Monsieur Barnier acknowledged the progress that had been made in the talks but warned in his speech that the parties were not yet in a position to move on to discussing future trading relations. That was confirmed today by the President of the Commission who warned that such movement would require a miracle (see Brexit: Miracle needed to advance talks, says Juncker 29 Sept 2017 BBC website).

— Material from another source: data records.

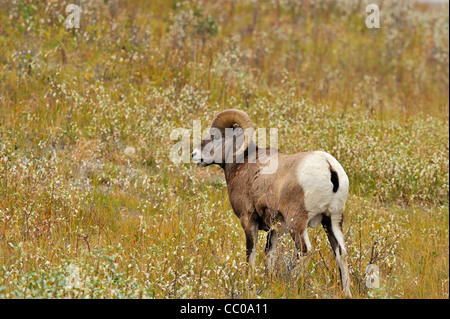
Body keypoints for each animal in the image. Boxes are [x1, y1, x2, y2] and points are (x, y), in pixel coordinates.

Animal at [190, 109, 352, 298]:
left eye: (215, 136)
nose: (194, 155)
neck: (243, 165)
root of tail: (329, 168)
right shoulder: (275, 228)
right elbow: (269, 254)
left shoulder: (249, 220)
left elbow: (250, 253)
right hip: (332, 220)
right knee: (341, 253)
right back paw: (347, 292)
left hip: (297, 223)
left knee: (305, 250)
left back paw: (290, 284)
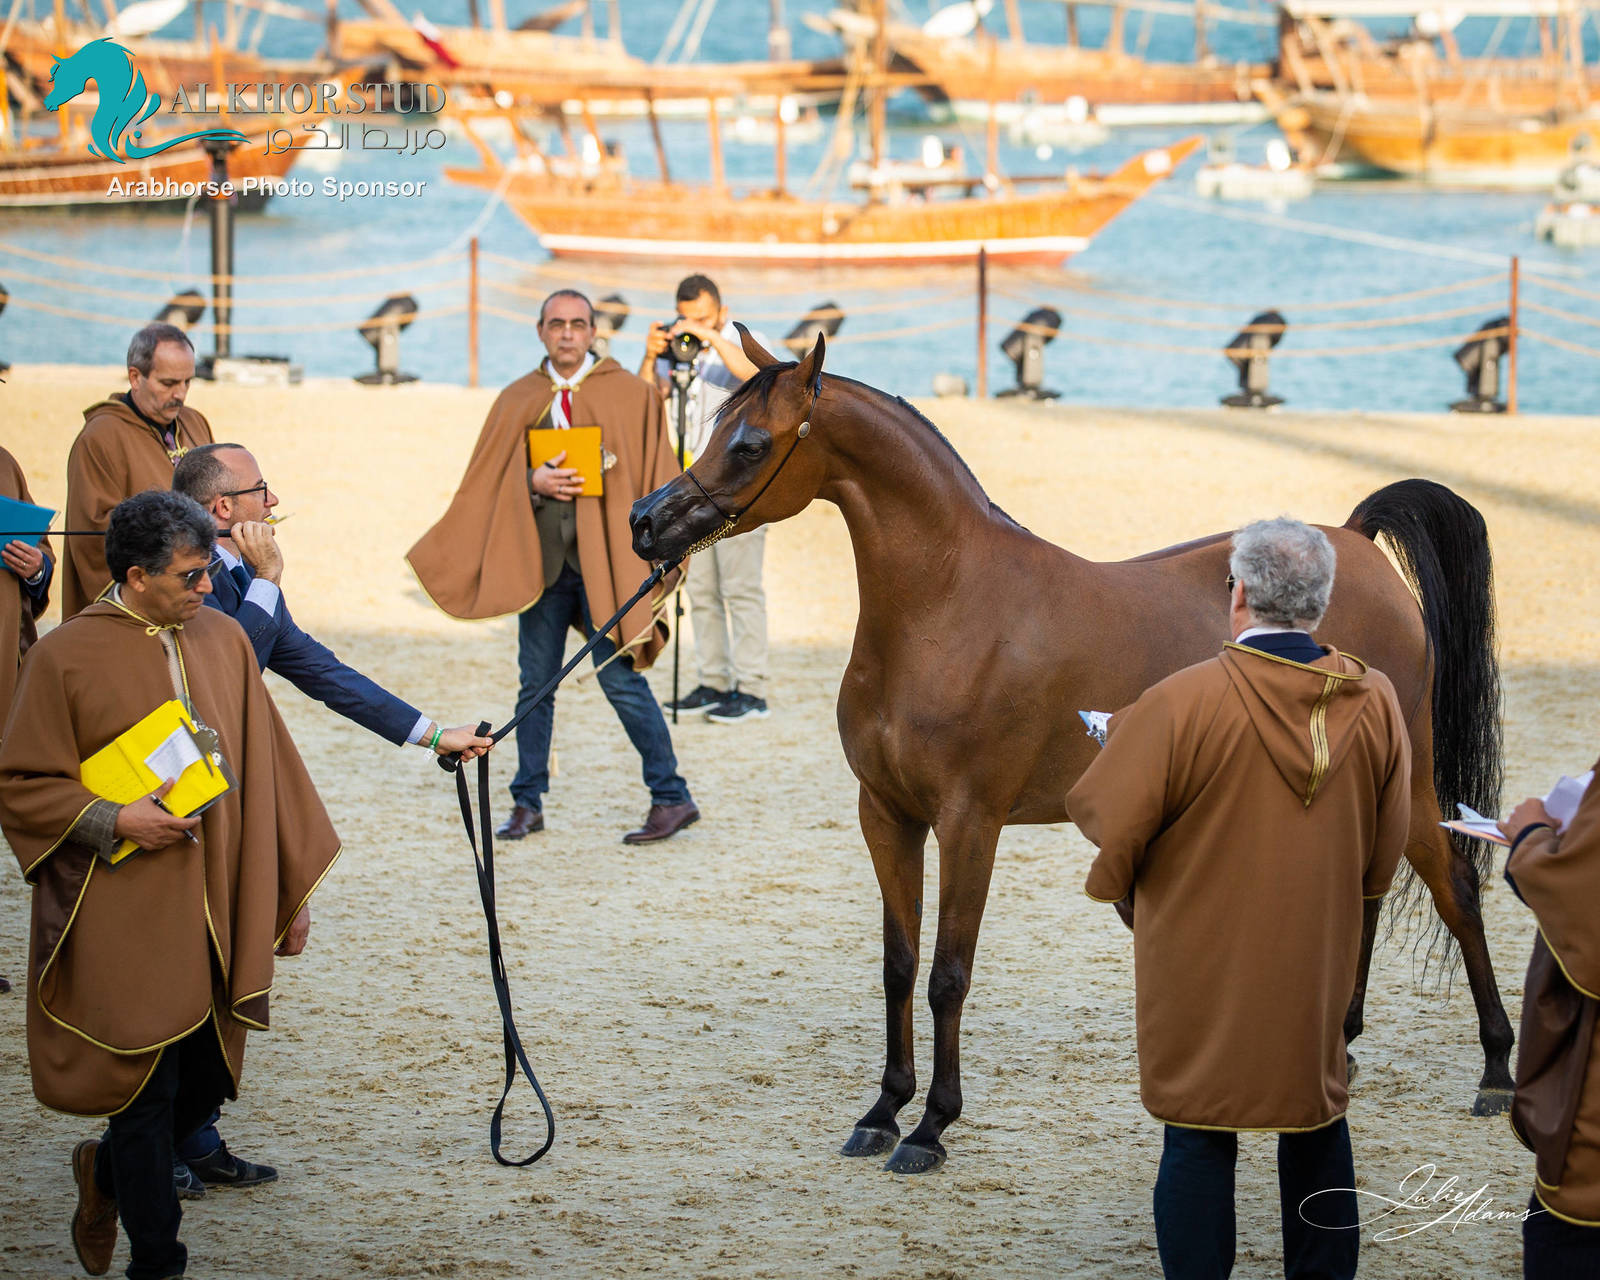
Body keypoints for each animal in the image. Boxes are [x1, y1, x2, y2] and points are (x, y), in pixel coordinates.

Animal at [629, 330, 1510, 1175]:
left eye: (749, 443)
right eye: (712, 425)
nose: (645, 521)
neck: (948, 606)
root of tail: (1355, 546)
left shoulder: (970, 823)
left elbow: (948, 974)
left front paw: (932, 1127)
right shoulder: (886, 816)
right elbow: (899, 966)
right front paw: (881, 1111)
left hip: (1412, 786)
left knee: (1456, 889)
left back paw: (1497, 1071)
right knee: (1363, 893)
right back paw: (1341, 1043)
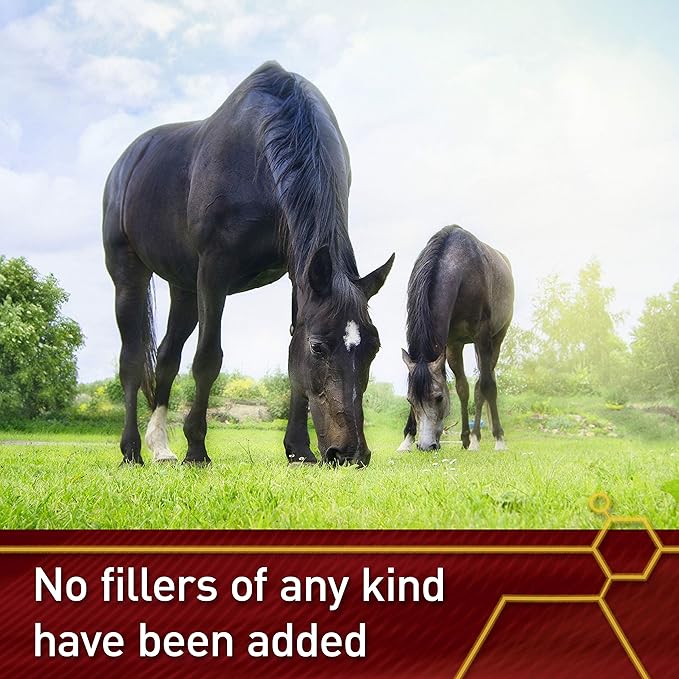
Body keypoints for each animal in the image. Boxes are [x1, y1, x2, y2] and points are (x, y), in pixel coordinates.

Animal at [103, 61, 394, 467]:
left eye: (373, 347)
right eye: (319, 348)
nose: (350, 453)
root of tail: (128, 160)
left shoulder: (297, 275)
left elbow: (290, 359)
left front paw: (298, 449)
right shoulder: (214, 272)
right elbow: (208, 358)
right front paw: (197, 449)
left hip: (184, 288)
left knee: (166, 357)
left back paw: (160, 447)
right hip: (129, 275)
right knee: (131, 361)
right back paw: (131, 450)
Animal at [398, 225, 513, 452]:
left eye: (439, 397)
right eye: (410, 401)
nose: (426, 446)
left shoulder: (483, 336)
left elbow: (487, 387)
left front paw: (496, 440)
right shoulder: (451, 344)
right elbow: (461, 388)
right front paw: (406, 440)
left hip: (496, 340)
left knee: (484, 385)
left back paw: (482, 438)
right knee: (467, 388)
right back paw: (468, 438)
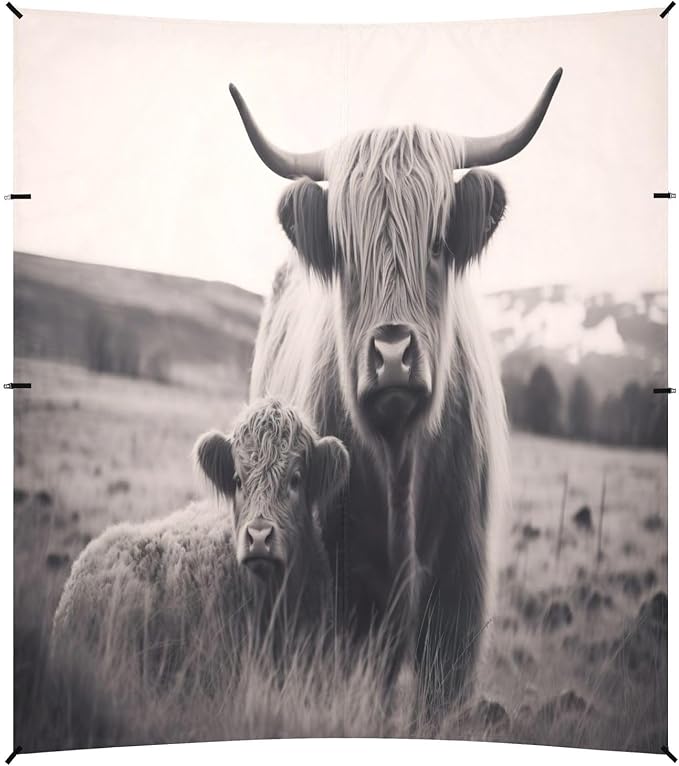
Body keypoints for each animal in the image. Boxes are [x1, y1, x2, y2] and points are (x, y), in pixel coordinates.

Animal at [229, 69, 562, 709]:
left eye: (436, 243)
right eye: (346, 253)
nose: (390, 356)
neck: (399, 452)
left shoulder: (459, 592)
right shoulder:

This will be a great disappointment for the British government, particularly those members of it who had campaigned for Brexit in last year's referendum. They had hoped that the remaining member states would back down on the ground that as they export far more manufactured goods to us than we export to them they had at least as much to gain from a trade deal as we would. That may be true but I doubt if it will happen for two reasons. The first is that the benefit of maintaining the union between themselves outweighs (or at any rate is perceived to outweigh) the value of their trade with us, significant though that may be. The second is that it is by no means certain that they would lose that trade as we are unlikely to lose our predilection for German cars and white goods, French wine and cheese, Spanish shoes and Italian handbags just because prices rise a little to take account of whatever tariff on those items that we may impose. They also know we want a trade deal and that Mrs May has already made concessions in her Florence speech to get one. They might be forgiven for believing that hanging tough delivers rewards.

So is there any way to break the logjam?  From a British lawyer's perspective, yes there is. We may not have a written constitution but we do have rules that known as conventions that are at least as robust as those of other countries' constitutions.  For instance, any Parliament could extend the 5-year limit to the duration of a Parliament originally contained in the Parliament Act 1911 and now re-stated in the Fixed Term Parliaments Act of 2011 but it would never do so. Would not an agreement between the main political parties not to repeal a withdrawal agreement statute be enough?  The political reality for those who understand our constitution is that it probably would, but that may not be how they see things from across the Channel.

Could we give in?  It would solve a lot of problems if we did.  It might enable us to continue to participate in a number of institutions that we like such as Euratom and the Unified Patent Court but it would probably re-open divisions in the Tory Party (and perhaps also the Labour Party) that the referendum was intended to heal. I remain pessimistic.